Today is the day of salvation

Tim centers on Luke 23:39–43—the two criminals crucified beside Jesus—to show that the cross is the pivotal story of human history and a personal decision point for every person.

Both criminals begin by mocking Jesus, but one is awakened to the fear of God, admits his guilt (“we are receiving the due reward of our deeds”), recognizes Jesus’ innocence, and turns to Him: “Lord, remember me when you come into your kingdom.” Jesus answers with a sure promise: “Today you will be with me in paradise.”

Tim contrasts self-justification with God’s objective standard of holiness, arguing that all fall short (Rom 3:23; Jas 2:10) and that salvation is by grace through faith, not works (Eph 2:8–9; Rom 6:23). He highlights Jesus’ sinlessness and willing suffering for our sins (1 Pet 2:21–25) and stresses that eternal life is both present and future (John 5:24; 17:3; 1 Thess 4:17).

There’s no neutrality at the cross: one man chooses Christ and receives paradise; the other refuses and is lost.

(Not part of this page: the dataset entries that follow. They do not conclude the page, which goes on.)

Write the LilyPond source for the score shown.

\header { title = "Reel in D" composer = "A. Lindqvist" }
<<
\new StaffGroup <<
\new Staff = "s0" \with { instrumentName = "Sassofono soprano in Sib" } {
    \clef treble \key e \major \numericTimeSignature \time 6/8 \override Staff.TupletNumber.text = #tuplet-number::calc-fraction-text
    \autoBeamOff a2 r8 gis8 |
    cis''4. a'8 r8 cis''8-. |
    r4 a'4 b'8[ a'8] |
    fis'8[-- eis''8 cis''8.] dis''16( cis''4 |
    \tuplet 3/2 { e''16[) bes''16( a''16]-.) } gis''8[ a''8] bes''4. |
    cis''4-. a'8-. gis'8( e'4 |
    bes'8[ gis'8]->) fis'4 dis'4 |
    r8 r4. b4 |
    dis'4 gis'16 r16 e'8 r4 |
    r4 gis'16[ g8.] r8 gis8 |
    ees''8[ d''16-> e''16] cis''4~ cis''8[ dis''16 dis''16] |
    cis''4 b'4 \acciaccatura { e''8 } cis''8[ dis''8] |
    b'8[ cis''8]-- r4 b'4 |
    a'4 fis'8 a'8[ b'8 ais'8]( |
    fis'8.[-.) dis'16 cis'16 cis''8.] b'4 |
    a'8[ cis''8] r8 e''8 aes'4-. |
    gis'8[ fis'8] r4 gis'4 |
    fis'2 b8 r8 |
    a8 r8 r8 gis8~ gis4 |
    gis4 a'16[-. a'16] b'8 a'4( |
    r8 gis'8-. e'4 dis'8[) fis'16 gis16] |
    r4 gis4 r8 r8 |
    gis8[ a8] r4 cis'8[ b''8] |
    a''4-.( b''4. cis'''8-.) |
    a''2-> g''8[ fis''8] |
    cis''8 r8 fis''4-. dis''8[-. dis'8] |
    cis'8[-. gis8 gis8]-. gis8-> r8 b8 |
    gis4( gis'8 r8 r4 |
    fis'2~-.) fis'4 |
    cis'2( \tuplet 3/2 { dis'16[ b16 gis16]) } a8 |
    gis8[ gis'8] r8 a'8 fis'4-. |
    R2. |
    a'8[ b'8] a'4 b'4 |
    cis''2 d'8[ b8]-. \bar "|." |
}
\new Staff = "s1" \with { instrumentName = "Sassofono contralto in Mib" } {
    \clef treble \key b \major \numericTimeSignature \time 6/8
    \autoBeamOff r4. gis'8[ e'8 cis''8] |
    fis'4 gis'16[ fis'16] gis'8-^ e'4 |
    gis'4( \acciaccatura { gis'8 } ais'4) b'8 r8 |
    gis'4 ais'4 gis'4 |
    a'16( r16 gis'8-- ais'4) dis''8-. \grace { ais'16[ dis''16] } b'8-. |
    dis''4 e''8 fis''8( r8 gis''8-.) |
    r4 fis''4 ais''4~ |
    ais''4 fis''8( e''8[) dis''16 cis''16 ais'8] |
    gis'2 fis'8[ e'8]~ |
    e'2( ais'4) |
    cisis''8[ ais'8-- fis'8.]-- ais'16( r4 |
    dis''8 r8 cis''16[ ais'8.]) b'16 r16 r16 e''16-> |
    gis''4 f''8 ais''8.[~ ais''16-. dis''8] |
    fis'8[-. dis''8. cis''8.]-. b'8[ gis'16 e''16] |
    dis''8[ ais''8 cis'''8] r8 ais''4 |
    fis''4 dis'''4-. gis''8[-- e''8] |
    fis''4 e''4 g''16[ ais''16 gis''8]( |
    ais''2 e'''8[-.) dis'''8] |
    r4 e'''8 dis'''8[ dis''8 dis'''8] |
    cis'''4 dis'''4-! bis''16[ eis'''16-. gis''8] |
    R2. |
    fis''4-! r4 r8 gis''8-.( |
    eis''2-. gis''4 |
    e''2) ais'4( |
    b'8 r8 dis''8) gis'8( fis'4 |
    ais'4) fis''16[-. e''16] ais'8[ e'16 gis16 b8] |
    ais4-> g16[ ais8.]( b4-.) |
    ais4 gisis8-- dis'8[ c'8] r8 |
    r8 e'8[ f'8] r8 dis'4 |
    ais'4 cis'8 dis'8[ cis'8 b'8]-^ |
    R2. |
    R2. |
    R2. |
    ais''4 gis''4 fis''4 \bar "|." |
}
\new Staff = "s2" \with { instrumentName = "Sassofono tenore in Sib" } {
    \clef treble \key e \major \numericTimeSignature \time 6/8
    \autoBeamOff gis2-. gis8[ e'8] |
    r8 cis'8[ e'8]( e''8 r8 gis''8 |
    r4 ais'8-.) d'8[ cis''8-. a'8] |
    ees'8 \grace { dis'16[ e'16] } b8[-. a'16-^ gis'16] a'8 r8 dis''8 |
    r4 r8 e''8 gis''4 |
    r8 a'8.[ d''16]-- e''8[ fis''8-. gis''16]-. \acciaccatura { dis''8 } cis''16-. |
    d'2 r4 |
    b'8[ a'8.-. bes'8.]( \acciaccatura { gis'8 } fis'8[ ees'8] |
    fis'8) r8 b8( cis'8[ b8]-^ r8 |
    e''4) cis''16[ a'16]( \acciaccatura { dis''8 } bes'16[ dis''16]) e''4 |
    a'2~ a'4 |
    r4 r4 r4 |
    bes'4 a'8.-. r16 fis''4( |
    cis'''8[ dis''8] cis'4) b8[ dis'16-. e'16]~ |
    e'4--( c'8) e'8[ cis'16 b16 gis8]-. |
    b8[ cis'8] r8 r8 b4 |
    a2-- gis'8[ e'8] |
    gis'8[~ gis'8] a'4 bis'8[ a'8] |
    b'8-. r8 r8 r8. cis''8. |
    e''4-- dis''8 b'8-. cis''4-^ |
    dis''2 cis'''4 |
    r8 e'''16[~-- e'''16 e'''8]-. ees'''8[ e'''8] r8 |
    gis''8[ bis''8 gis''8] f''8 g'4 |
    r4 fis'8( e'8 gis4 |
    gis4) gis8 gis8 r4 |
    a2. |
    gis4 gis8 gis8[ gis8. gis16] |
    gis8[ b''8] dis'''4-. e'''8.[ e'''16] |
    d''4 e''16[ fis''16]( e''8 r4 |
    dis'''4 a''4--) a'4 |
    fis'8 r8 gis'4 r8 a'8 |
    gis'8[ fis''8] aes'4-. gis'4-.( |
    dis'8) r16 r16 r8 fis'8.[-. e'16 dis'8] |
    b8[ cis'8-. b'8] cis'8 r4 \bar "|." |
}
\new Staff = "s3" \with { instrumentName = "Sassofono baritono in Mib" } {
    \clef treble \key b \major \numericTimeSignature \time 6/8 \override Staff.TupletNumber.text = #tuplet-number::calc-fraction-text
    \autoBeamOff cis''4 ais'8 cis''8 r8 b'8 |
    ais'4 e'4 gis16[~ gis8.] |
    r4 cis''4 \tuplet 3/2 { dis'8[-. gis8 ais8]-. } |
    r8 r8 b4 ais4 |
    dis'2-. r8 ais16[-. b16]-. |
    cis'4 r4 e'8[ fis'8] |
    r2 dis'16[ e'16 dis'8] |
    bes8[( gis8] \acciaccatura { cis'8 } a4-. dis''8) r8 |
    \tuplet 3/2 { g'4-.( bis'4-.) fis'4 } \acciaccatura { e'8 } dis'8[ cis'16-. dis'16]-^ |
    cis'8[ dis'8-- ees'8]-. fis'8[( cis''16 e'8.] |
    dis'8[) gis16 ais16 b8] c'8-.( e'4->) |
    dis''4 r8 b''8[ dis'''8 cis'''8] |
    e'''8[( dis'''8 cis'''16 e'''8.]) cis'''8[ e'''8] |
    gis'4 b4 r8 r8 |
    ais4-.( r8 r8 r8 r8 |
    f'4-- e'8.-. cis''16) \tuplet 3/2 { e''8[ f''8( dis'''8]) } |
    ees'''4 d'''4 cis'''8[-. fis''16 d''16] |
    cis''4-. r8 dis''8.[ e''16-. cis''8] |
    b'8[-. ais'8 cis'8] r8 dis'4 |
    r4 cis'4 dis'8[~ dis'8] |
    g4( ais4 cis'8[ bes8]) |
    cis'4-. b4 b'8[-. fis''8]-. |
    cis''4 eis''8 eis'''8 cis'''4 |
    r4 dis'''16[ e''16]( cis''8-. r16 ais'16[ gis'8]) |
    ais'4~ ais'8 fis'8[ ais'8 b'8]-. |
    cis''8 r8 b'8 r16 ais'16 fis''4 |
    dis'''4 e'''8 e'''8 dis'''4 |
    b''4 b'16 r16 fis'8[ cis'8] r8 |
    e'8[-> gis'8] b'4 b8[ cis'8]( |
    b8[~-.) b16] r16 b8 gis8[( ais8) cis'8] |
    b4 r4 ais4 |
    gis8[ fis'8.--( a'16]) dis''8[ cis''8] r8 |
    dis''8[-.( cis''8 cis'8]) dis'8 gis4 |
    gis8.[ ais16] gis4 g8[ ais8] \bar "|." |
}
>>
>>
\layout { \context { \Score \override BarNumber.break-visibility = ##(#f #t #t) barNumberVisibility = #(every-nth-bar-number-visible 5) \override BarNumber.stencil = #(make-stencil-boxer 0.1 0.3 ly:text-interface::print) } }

The appeal: repent, believe in Jesus today (Acts 17:30; John 3:16)—“today is the day of salvation.”

Key Points

The fear of God leads to honest self-assessment and repentance (Job 42; Dan 4; Exod 34:6).

God’s standard is Himself; comparison to others can’t save us.

Jesus is sinless and suffered willingly; salvation rests on who He is, not what we do.

Faith looks to “the Man on the middle cross,” trusting His promise.

Urgent call: there is no neutral response to Jesus—choose Him today.